Browsing through a pile of promo EPs and singles around two months ago, and they were each of them a worthwhile listen, one release in particular caught my attention. “The Gold Rush” sounded somehow almost oddly different to the other songs I was inevitably comparing it with. Perhaps it was the contrast between the sparely orchestrated minor key and bass driven backing track and the verging upon falsetto vocal, perhaps the tone of subdued tension resulting from this, or was it the sudden brilliance of the midsection, breaking the carefully contrived atmosphere with startling clarity?. It was definitely, I decided, the song itself, perhaps the most quotably literate lyric I’ve heard for several months. I made up my mind after two listens to “The Gold Rush”: My Tiger My Timing were, as the parlance of the business would have it, ‘ones to watch’.
Two months later and both I and numerous others can breathe perceptible sighs of relief. There is quite definitely a place in the music world for a band as able, as musically adventurous, as downright elusively talented as My Tiger My Timing. The UK music press has taken to them to their hearts as if they were the lost saviours of Electroclash, the kind of band that can write songs that are more than the sum of their studio budget and can perhaps even make SynthPop very, very cool again. NME, XFM, Clash magazine, Artrocker and several more influential UK publications and sites have already given the south London five piece their glowing seals of approval, while BBC 6 Music provided Celeste with an Album Of The Day slot earlier this month.

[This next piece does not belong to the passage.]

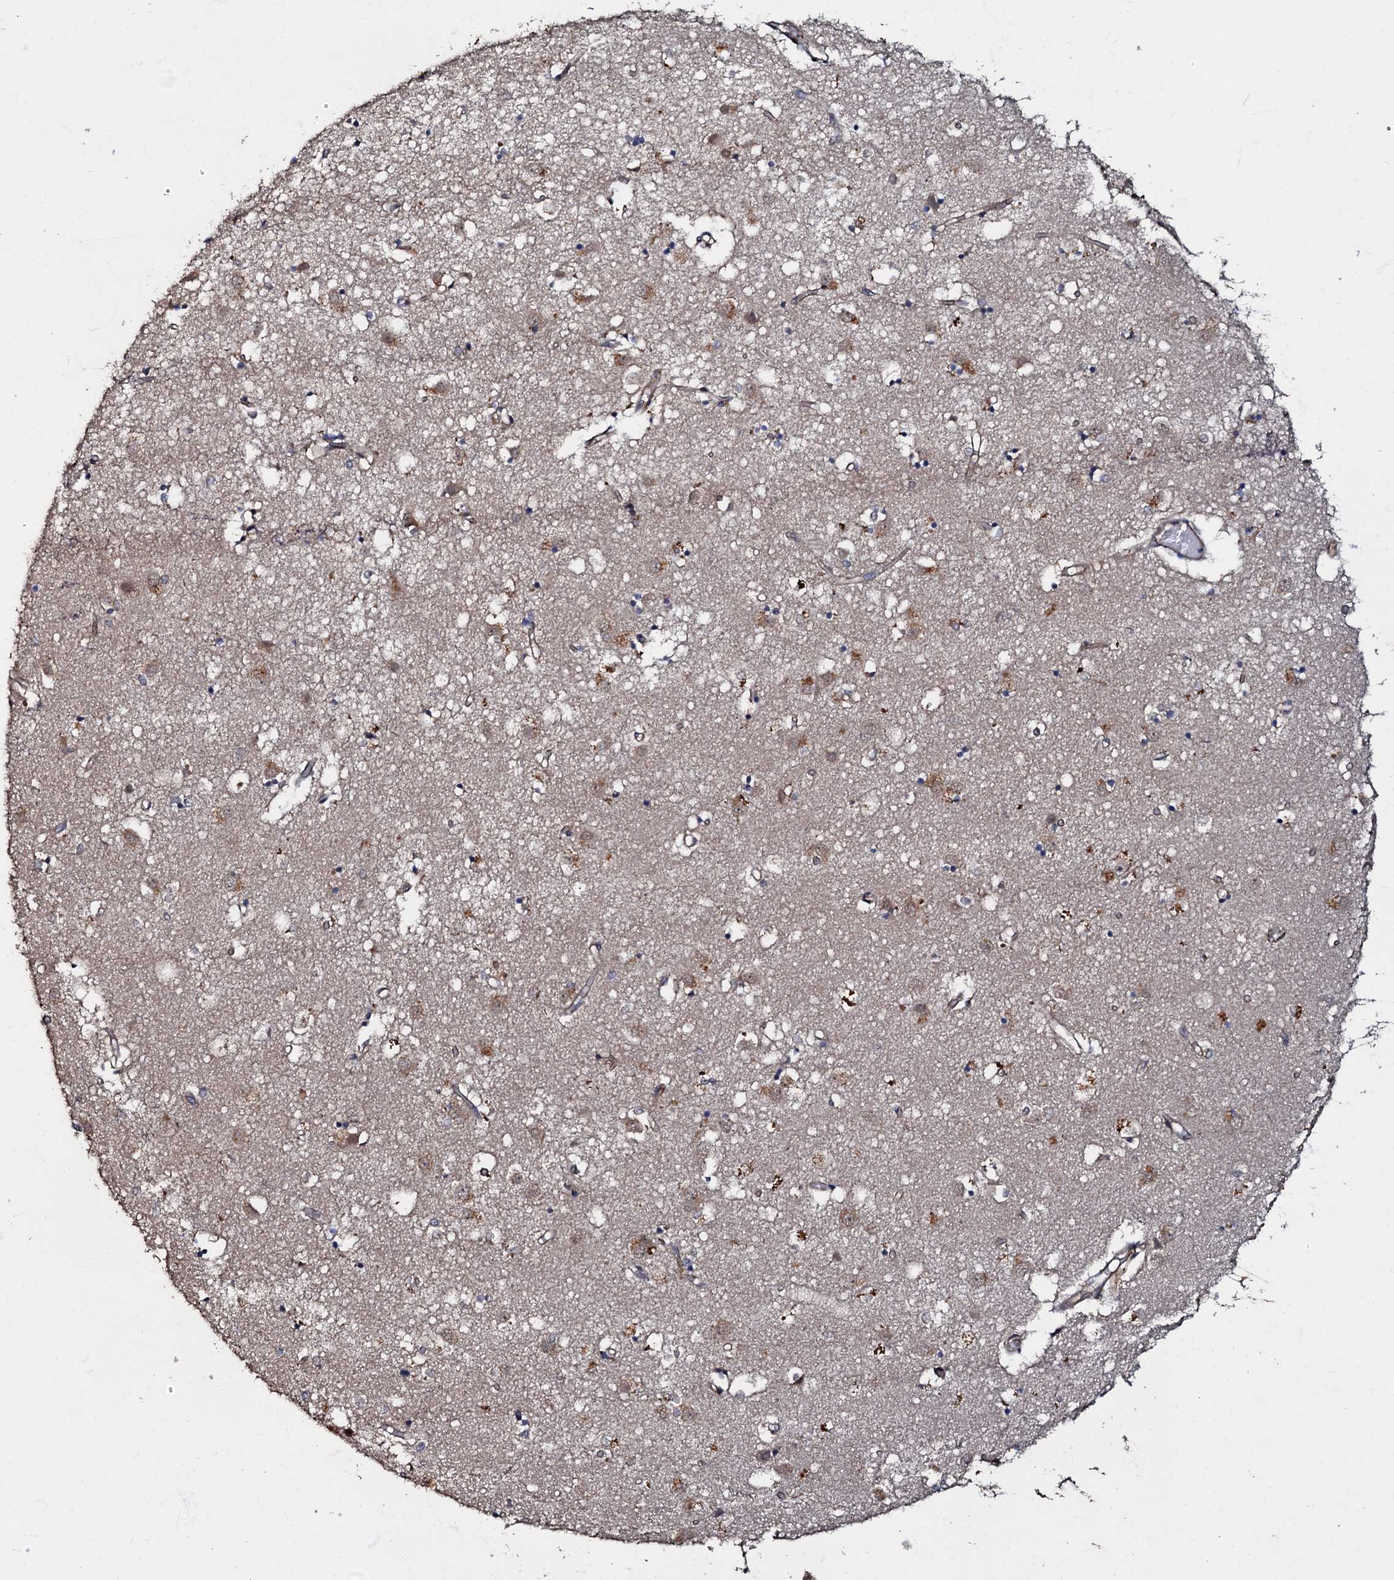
{"staining": {"intensity": "weak", "quantity": "<25%", "location": "cytoplasmic/membranous"}, "tissue": "caudate", "cell_type": "Glial cells", "image_type": "normal", "snomed": [{"axis": "morphology", "description": "Normal tissue, NOS"}, {"axis": "topography", "description": "Lateral ventricle wall"}], "caption": "DAB (3,3'-diaminobenzidine) immunohistochemical staining of normal caudate demonstrates no significant staining in glial cells. The staining was performed using DAB to visualize the protein expression in brown, while the nuclei were stained in blue with hematoxylin (Magnification: 20x).", "gene": "MANSC4", "patient": {"sex": "male", "age": 70}}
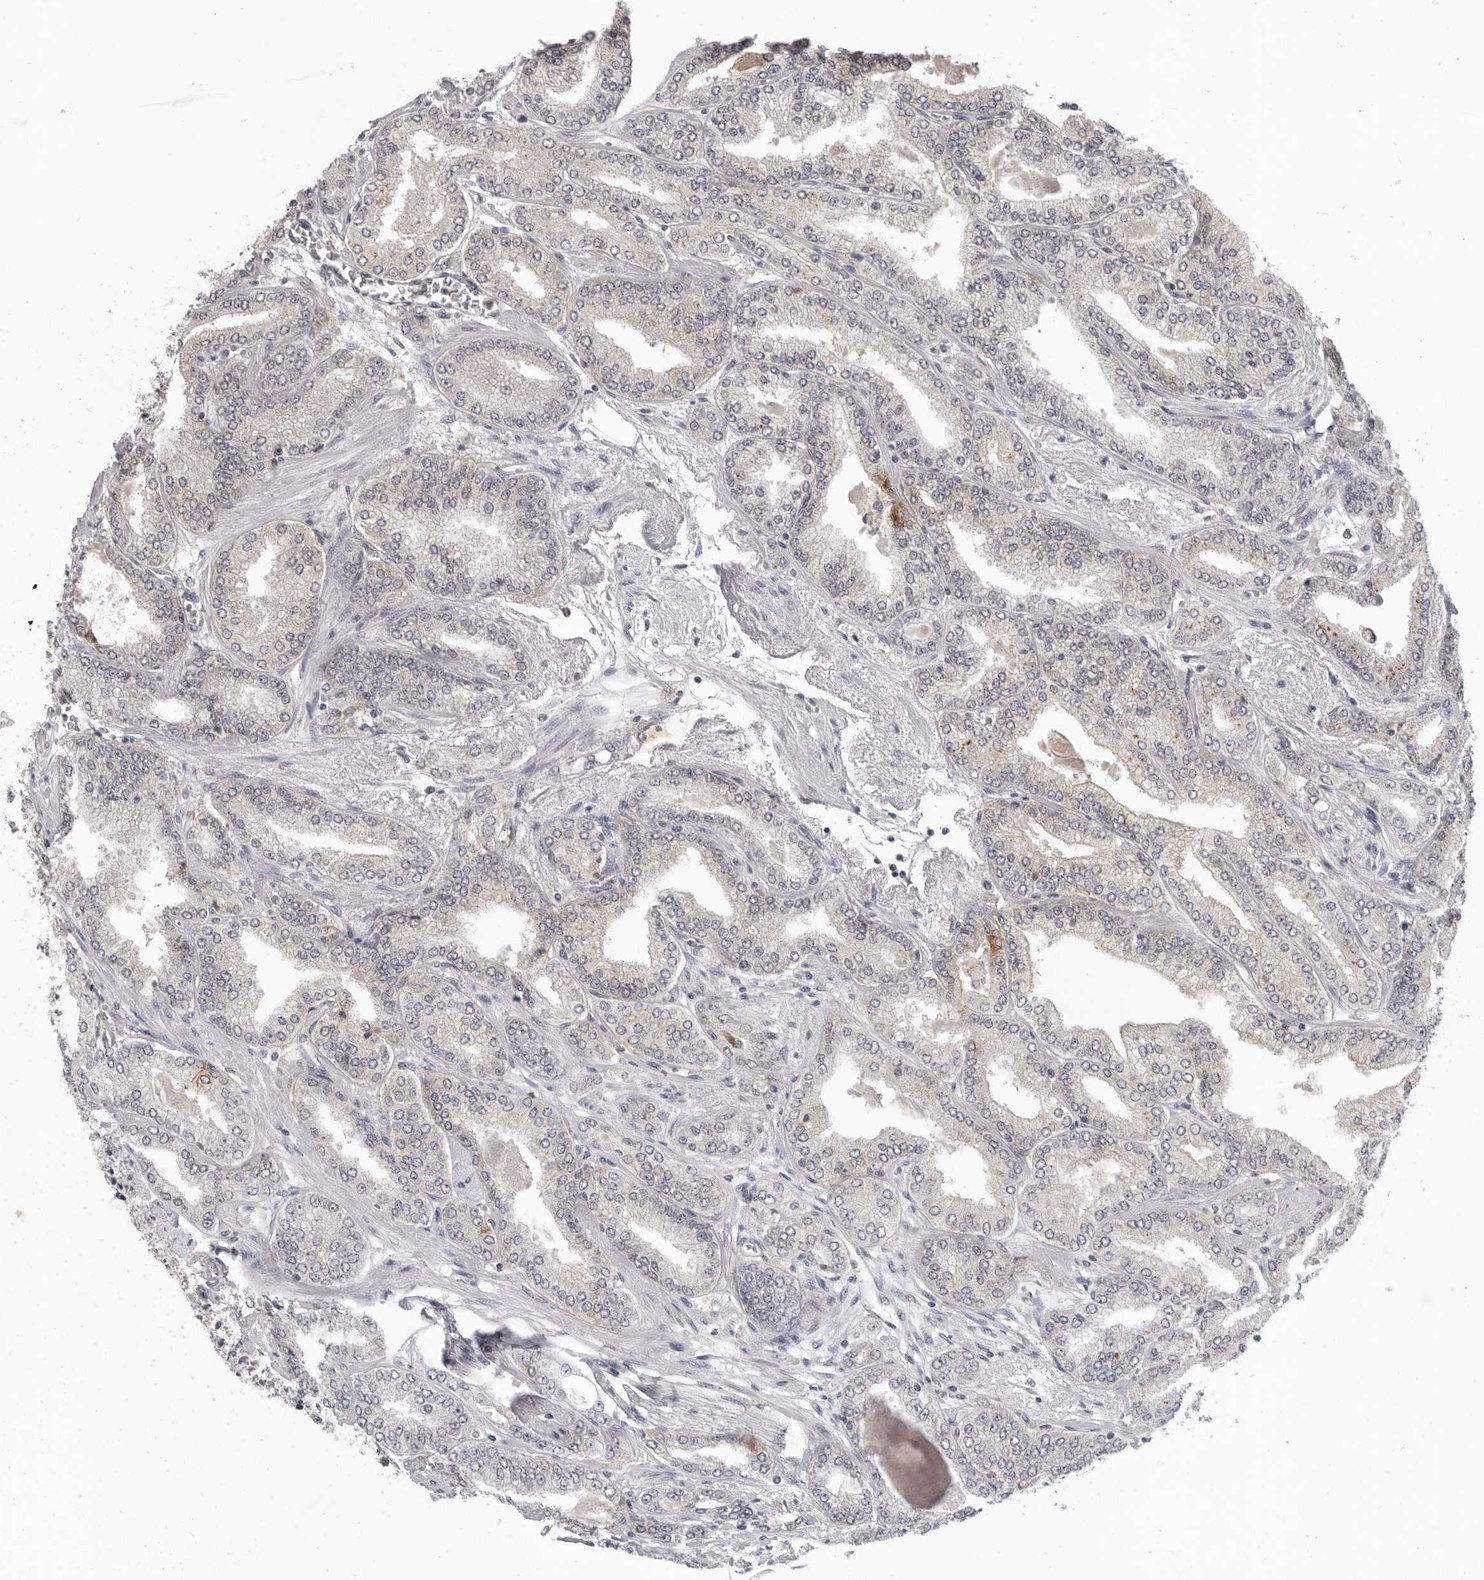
{"staining": {"intensity": "negative", "quantity": "none", "location": "none"}, "tissue": "prostate cancer", "cell_type": "Tumor cells", "image_type": "cancer", "snomed": [{"axis": "morphology", "description": "Adenocarcinoma, High grade"}, {"axis": "topography", "description": "Prostate"}], "caption": "Human prostate adenocarcinoma (high-grade) stained for a protein using IHC shows no positivity in tumor cells.", "gene": "IFNGR1", "patient": {"sex": "male", "age": 71}}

That, I can already hear one or two cynical souls commenting, is a lot of hype, and possibly says more about the UK industry’s need for a certain type of Britpop band – the new St Etienne / Ladytron / XX – than their actual popularity might reflect and in an evermore backwards looking UK scene that remains in thrall to both the mid 90s and the late 70s, My Tiger My Timing are only just starting to make their presence felt. How the US audience (outwith the club scenes where several of their tracks have doubtlessly already been remixed beyond recognition) will take to them is another matter though. Certainly opening track “Wasteland” only wants its bass cranked up a turn and it’s a club floor filler. As it is, it’s a relatively unassuming slice of late disco given some darkwave synth runs to pep it up a bit, while “Written In Red” is convincingly the stuff of adolescent diaries and after school texting sessions, and if nothing else it makes the point that My Tiger My Timing are (or at least started out as) a Pop group, in the traditional sense of the term, one whose targeted audience are mostly under 20 and definitely under 30. My Tiger My Timing apparently began recording Celeste in 2008, and four years later there are one or two obvious moments where the band underwent changes of direction during that time, moving from purveyors of teeny pop to post-ironic synthmeisters, or ‘leaving school’ as it’s sometimes referred to.
And it’s amongst the unashamedly teen-friendly songs with titles such as “Endless Summer” and indeed “After School” that “The Gold Rush” stands out as not so much a sore thumb but perhaps as a 4x driving parent waiting at the gates of whatever academy My Tiger My Timing attend(ed). After the bubblegum pop that’s preceded it, “The Gold Rush” sounds as if it belongs on another album entirely and is a notably different conception of a song on several levels. ‘Well I know one thing / the house always wins’ opens the lyric and it’s the sound of a band whose abilities stretch beyond those of the chart friendly demands a previous producer might have placed on them, a noir-ish slice of claustrophobia and quiet desperation that alters the mood of the album irrevocably. Then ‘I am just a prisoner / locked inside your ribcage’ runs one memorable couplet from “Let Me Go” and whatever else you might think of My Tiger My Timing, their lyrics are occasionally superb, although they’re in a bit of a muddle in terms of style, needing to avoid sounding either too retro, too ironic, or too much like the teenypop band they began life as. It’s probably a sensation akin to treading a tightrope keeping ahead of their potential detractors and as this has only one of two possible conclusions, it’s perhaps where My Tiger My Timing are less reliant on their sequencers and a little more themselves that it’s possible to hear the band they actually are, as opposed to the band they may inadvertently find themselves mistaken for.
A year or two ago, I might have reviewed an album such as this very differently, including as many references as I could find to their influences and signing off with some sardonic jest regarding the album’s probable audience. Now that Jarvis Cocker really is an elder statesman, that the Human League can find themselves on the same bill as Gerry And The Pacemakers and Herman’s Hermits, and that My Tiger My Timing’s audience probably don’t actually remember the early 90s, let alone the early 80s, a review like that would seem somehow less than worthy of a band whose abilities aren’t perhaps best served by their needing to take four years to record their debut. Regardless of this, My Tiger My Timing have made a quite spectacular impression on the assorted movers and shakers of the UKs music scene or at least as spectacular as any band is able to now, in 2012 and no, it isn’t just a lot of hype.